Setting up news feeds and Google Sheets through IFTTT

Hopefully, you have an IFTTT account set up at this point, but if not, go ahead and set that up now. Once that is done, you'll need to set up integration with feeds and with Google Sheets:

First, search for feeds in the search box on the home page, then click on Services, and click to set that up:

You'll just need to click Connect:

Next, search for Google Drive under Services:

Click on that. It should take you to a page where you select the Google account you want to connect to. Choose the account and then click Allow to enable IFTTT to access your Google Drive account. Once that's done, you should see the following:

Now, with our channels connected, we can set up our feed. Click on New Applet in the dropdown under your username in the right-hand corner. This will bring you here:

Click on +this. Search for RSS Feed, and then click on that. That should bring you here:

From here, click on New feed item:

Then, add the URL to the box and click Create trigger. Once that is done, you'll be brought back to add the +that action:

Click on +that, search for Sheets, and then click on its icon.
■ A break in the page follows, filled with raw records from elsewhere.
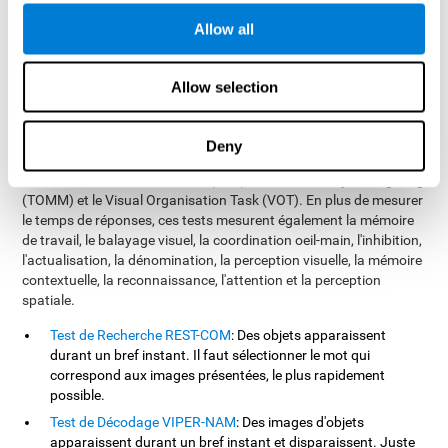
de savoir si un enfant à des problèmes de perception, de
Allow all
traitement ou des problèmes moteurs), dans le domaine de la
santé (pour détecter des problèmes légers chez des patients) ou
dans le domaine professionnel (pour savoir quels employés sont
Allow selection
les mieux préparés pour certaines activités qui impliquent agir
rapidement face à certaines circonstances).
Les tests offerts par CogniFit pour mesurer le temps de réaction
Deny
sont basés sur les tests NEPSY, Variables of Attention (TOVA),
Continuous Performance Test (CPT), Test of Memory Malingering
(TOMM) et le Visual Organisation Task (VOT). En plus de mesurer
le temps de réponses, ces tests mesurent également la mémoire
de travail, le balayage visuel, la coordination oeil-main, l'inhibition,
l'actualisation, la dénomination, la perception visuelle, la mémoire
contextuelle, la reconnaissance, l'attention et la perception
spatiale.
Test de Recherche REST-COM
: Des objets apparaissent
durant un bref instant. Il faut sélectionner le mot qui
correspond aux images présentées, le plus rapidement
possible.
Test de Décodage VIPER-NAM
: Des images d'objets
apparaissent durant un bref instant et disparaissent. Juste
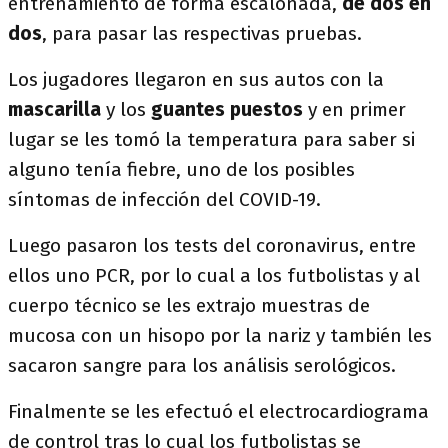
entrenamiento de forma escalonada,
de dos en
dos
, para pasar las respectivas pruebas.
Los jugadores llegaron en sus autos con la
mascarilla
y los
guantes puestos
y en primer
lugar se les tomó la temperatura para saber si
alguno tenía fiebre, uno de los posibles
síntomas de infección del COVID-19.
Luego pasaron los tests del coronavirus, entre
ellos uno PCR, por lo cual a los futbolistas y al
cuerpo técnico se les extrajo muestras de
mucosa con un hisopo por la nariz y también les
sacaron sangre para los análisis serológicos.
Finalmente se les efectuó el electrocardiograma
de control tras lo cual los futbolistas se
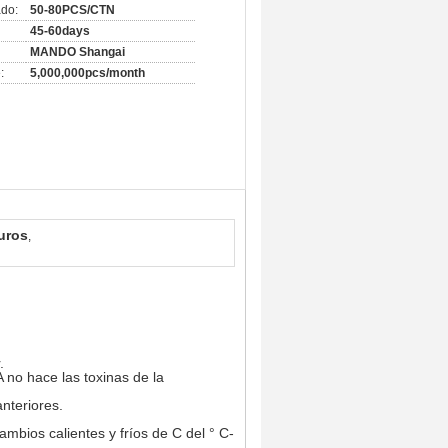
do:
50-80PCS/CTN
45-60days
MANDO Shangai
:
5,000,000pcs/month
turos
,
.
 no hace las toxinas de la
nteriores.
ambios calientes y fríos de C del ° C-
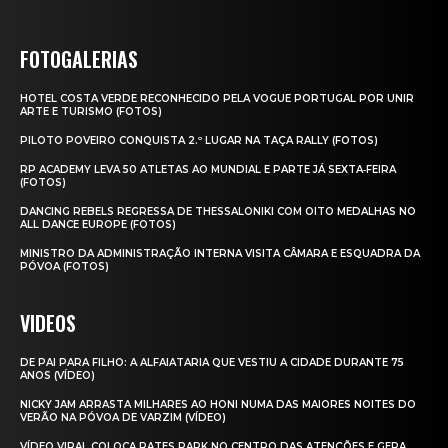
FOTOGALERIAS
HOTEL COSTA VERDE RECONHECIDO PELA VOGUE PORTUGAL POR UNIR
ARTE E TURISMO (FOTOS)
PILOTO POVEIRO CONQUISTA 2.º LUGAR NA TAÇA RALLY (FOTOS)
RP ACADEMY LEVA 50 ATLETAS AO MUNDIAL E PARTE JÁ SEXTA‑FEIRA
(FOTOS)
DANCING REBELS REGRESSA DE THESSALONIKI COM OITO MEDALHAS NO
ALL DANCE EUROPE (FOTOS)
MINISTRO DA ADMINISTRAÇÃO INTERNA VISITA CÂMARA E ESQUADRA DA
PÓVOA (FOTOS)
VIDEOS
DE PAI PARA FILHO: A ALFAIATARIA QUE VESTIU A CIDADE DURANTE 75
ANOS (VÍDEO)
NICKY JAM ARRASTA MILHARES AO HONI NUMA DAS MAIORES NOITES DO
VERÃO NA PÓVOA DE VARZIM (VÍDEO)
VÍDEO VIRAL COLOCA RATES PARK NO CENTRO DAS ATENÇÕES E GERA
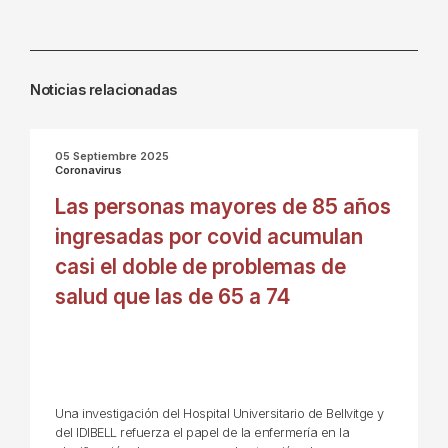
Noticias relacionadas
05 Septiembre 2025
Coronavirus
Las personas mayores de 85 años
ingresadas por covid acumulan
casi el doble de problemas de
salud que las de 65 a 74
Una investigación del Hospital Universitario de Bellvitge y
del IDIBELL refuerza el papel de la enfermería en la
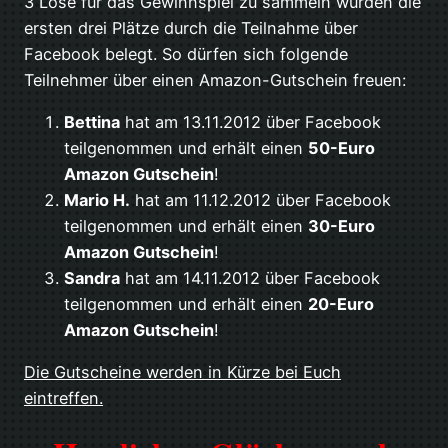
3 Lose für das Gewinnspiel zu sammeln wurden die
ersten drei Plätze durch die Teilnahme über
Facebook belegt. So dürfen sich folgende
Teilnehmer über einen Amazon-Gutschein freuen:
Bettina
hat am 13.11.2012 über Facebook
teilgenommen und erhält einen
50-Euro
Amazon Gutschein
!
Mario H.
hat am 11.12.2012 über Facebook
teilgenommen und erhält einen
30-Euro
Amazon Gutschein
!
Sandra
hat am 14.11.2012 über Facebook
teilgenommen und erhält einen
20-Euro
Amazon Gutschein
!
Die Gutscheine werden in Kürze bei Euch
eintreffen.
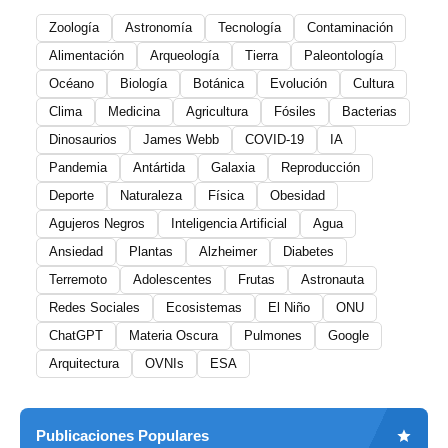
Zoología
Astronomía
Tecnología
Contaminación
Alimentación
Arqueología
Tierra
Paleontología
Océano
Biología
Botánica
Evolución
Cultura
Clima
Medicina
Agricultura
Fósiles
Bacterias
Dinosaurios
James Webb
COVID-19
IA
Pandemia
Antártida
Galaxia
Reproducción
Deporte
Naturaleza
Física
Obesidad
Agujeros Negros
Inteligencia Artificial
Agua
Ansiedad
Plantas
Alzheimer
Diabetes
Terremoto
Adolescentes
Frutas
Astronauta
Redes Sociales
Ecosistemas
El Niño
ONU
ChatGPT
Materia Oscura
Pulmones
Google
Arquitectura
OVNIs
ESA
Publicaciones Populares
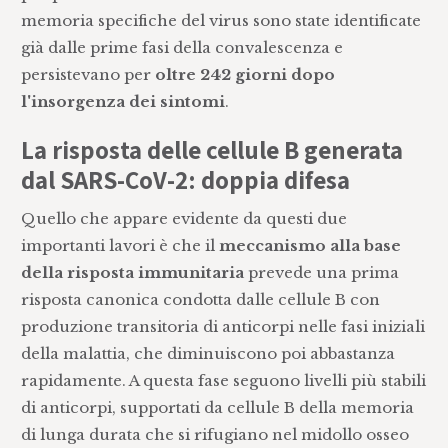
memoria specifiche del virus sono state identificate
già dalle prime fasi della convalescenza e
persistevano per
oltre 242 giorni dopo
l'insorgenza dei sintomi
.
La risposta delle cellule B generata
dal SARS-CoV-2: doppia difesa
Quello che appare evidente da questi due
importanti lavori è che il
meccanismo alla base
della risposta immunitaria
prevede una prima
risposta canonica condotta dalle cellule B con
produzione transitoria di anticorpi nelle fasi iniziali
della malattia, che diminuiscono poi abbastanza
rapidamente. A questa fase seguono livelli più stabili
di anticorpi, supportati da cellule B della memoria
di lunga durata che si rifugiano nel midollo osseo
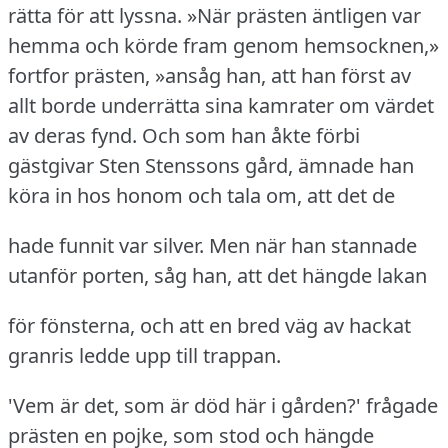
rätta för att lyssna.
»När prästen äntligen var
hemma och körde fram genom hemsocknen,»
fortfor prästen, »ansåg han, att han först av
allt borde underrätta sina kamrater om värdet
av deras fynd.
Och som han åkte förbi
gästgivar Sten Stenssons gård, ämnade han
köra in hos honom och tala om, att det de
hade funnit var silver.
Men när han stannade
utanför porten, såg han, att det hängde lakan
för fönsterna, och att en bred väg av hackat
granris ledde upp till trappan.
'Vem är det, som är död här i gården?' frågade
prästen en pojke, som stod och hängde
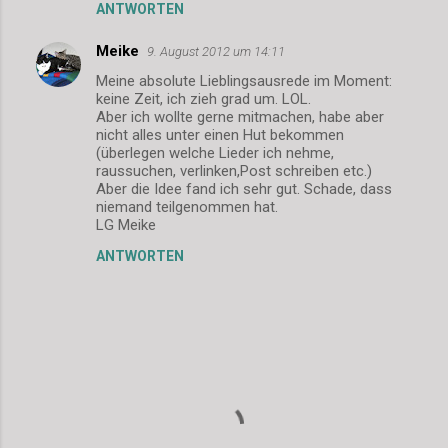
ANTWORTEN
Meike
9. August 2012 um 14:11
Meine absolute Lieblingsausrede im Moment:
keine Zeit, ich zieh grad um. LOL.
Aber ich wollte gerne mitmachen, habe aber
nicht alles unter einen Hut bekommen
(überlegen welche Lieder ich nehme,
raussuchen, verlinken,Post schreiben etc.)
Aber die Idee fand ich sehr gut. Schade, dass
niemand teilgenommen hat.
LG Meike
ANTWORTEN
Once that is done, you'll find yourself here:

We want our news items to flow into a Google Drive spreadsheet, so click on Add row to spreadsheet. You'll then have an opportunity to customize the spreadsheet:

I gave the spreadsheet the name NewStories, and placed it in a Google Drive folder called IFTTT. Click Create Action to finish the recipe, and soon you'll start seeing news items flow into your Google Drive spreadsheet. Note that it will only add new items as they come in, not items that existed at the time you created the sheet. I recommend adding a number of feeds. You will need to create individual recipes for each. It is best if you add feeds for the sites that are in your training set, in other words, the ones you saved with Pocket.

Give those stories a day or two to build up in the sheet, and then it should look something like this:

Fortunately, the full article HTML body is included. This means we won't have to use Embedly to download it for each article. We will still need to download the articles from Google Sheets, and then process the text to strip out the HTML tags, but this can all be done rather easily.

To pull down the articles, we'll use a Python library called gspread. This can be pip installed. Once that is installed, you need to follow the direction for setting up OAuth 2. That can be found at http://gspread.readthedocs.org/en/latest/oauth2.html. You will end up downloading a JSON credentials file. It is critical that, once you have that file, you find the email address in it with the client_email key. You then need to share the NewStories spreadsheet you are sending the stories to with that email. Just click on the blue Share button in the upper-right corner of the sheet, and paste the email in there. You will end up receiving a failed to send message in your Gmail account, but that is expected. Make sure to swap in your path to the file and the name of the file in the following code:

import gspread 
 
from oauth2client.service_account import ServiceAccountCredentials 
JSON_API_KEY = 'the/path/to/your/json_api_key/here' 
 
scope = ['https://spreadsheets.google.com/feeds', 
         'https://www.googleapis.com/auth/drive'] 
 
credentials = ServiceAccountCredentials.from_json_keyfile_name(JSON_API_KEY, scope) 
gc = gspread.authorize(credentials)

Now, if everything went well, it should run without errors. Next, you can download the stories:

ws = gc.open("NewStories") 
sh = ws.sheet1 
 
zd = list(zip(sh.col_values(2),sh.col_values(3), sh.col_values(4))) 
 
zf = pd.DataFrame(zd, columns=['title','urls','html']) 
zf.replace('', pd.np.nan, inplace=True) 
zf.dropna(inplace=True) 
 
zf